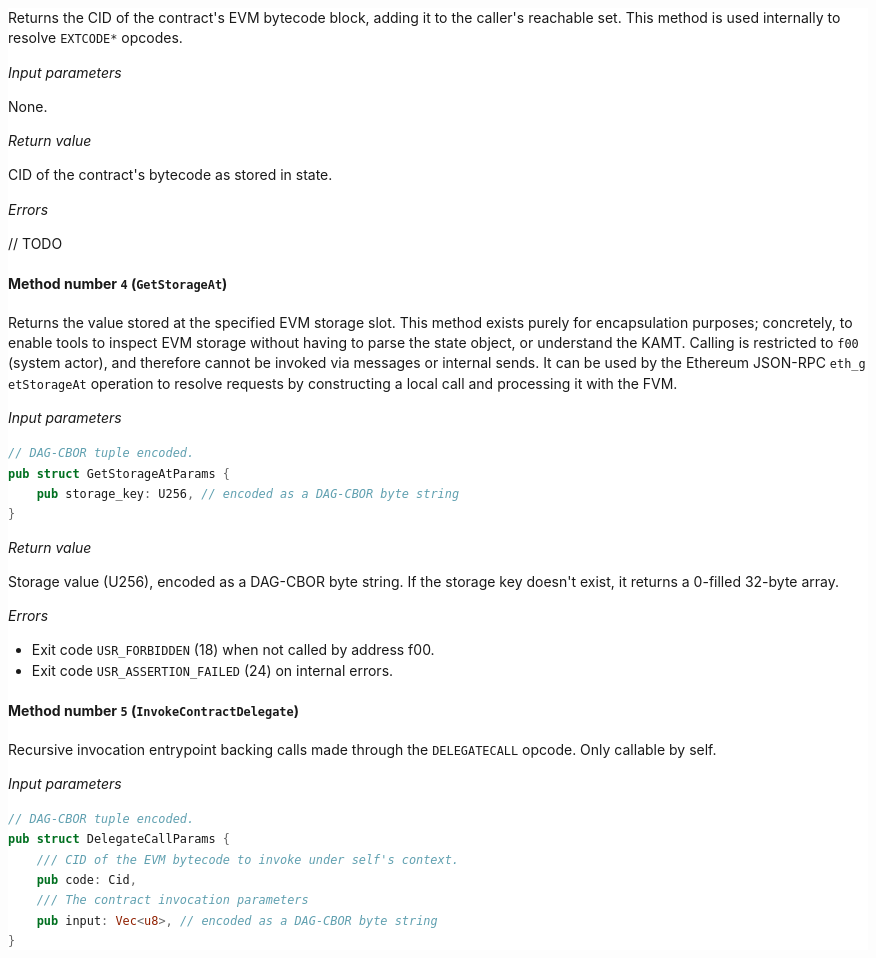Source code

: Returns the CID of the contract's EVM bytecode block, adding it to the caller's reachable set.
This method is used internally to resolve `EXTCODE*` opcodes.

_Input parameters_

None.

_Return value_

CID of the contract's bytecode as stored in state.

_Errors_

// TODO

#### Method number `4` (`GetStorageAt`)

Returns the value stored at the specified EVM storage slot.
This method exists purely for encapsulation purposes; concretely, to enable tools to inspect EVM storage without having to parse the state object, or understand the KAMT.
Calling is restricted to `f00` (system actor), and therefore cannot be invoked via messages or internal sends.
It can be used by the Ethereum JSON-RPC `eth_getStorageAt` operation to resolve requests by constructing a local call and processing it with the FVM.

_Input parameters_

```rust
// DAG-CBOR tuple encoded.
pub struct GetStorageAtParams {
    pub storage_key: U256, // encoded as a DAG-CBOR byte string
}
```

_Return value_

Storage value (U256), encoded as a DAG-CBOR byte string.
If the storage key doesn't exist, it returns a 0-filled 32-byte array.

_Errors_

- Exit code `USR_FORBIDDEN` (18) when not called by address f00.
- Exit code `USR_ASSERTION_FAILED` (24) on internal errors.

#### Method number `5` (`InvokeContractDelegate`)

Recursive invocation entrypoint backing calls made through the `DELEGATECALL` opcode.
Only callable by self.

_Input parameters_

```rust
// DAG-CBOR tuple encoded.
pub struct DelegateCallParams {
    /// CID of the EVM bytecode to invoke under self's context.
    pub code: Cid,
    /// The contract invocation parameters
    pub input: Vec<u8>, // encoded as a DAG-CBOR byte string
}
```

_WORK TASK_:
Lines with "resolve" in the records: how many are there? Give only the number.

_EXPECTED OUTPUT_:
2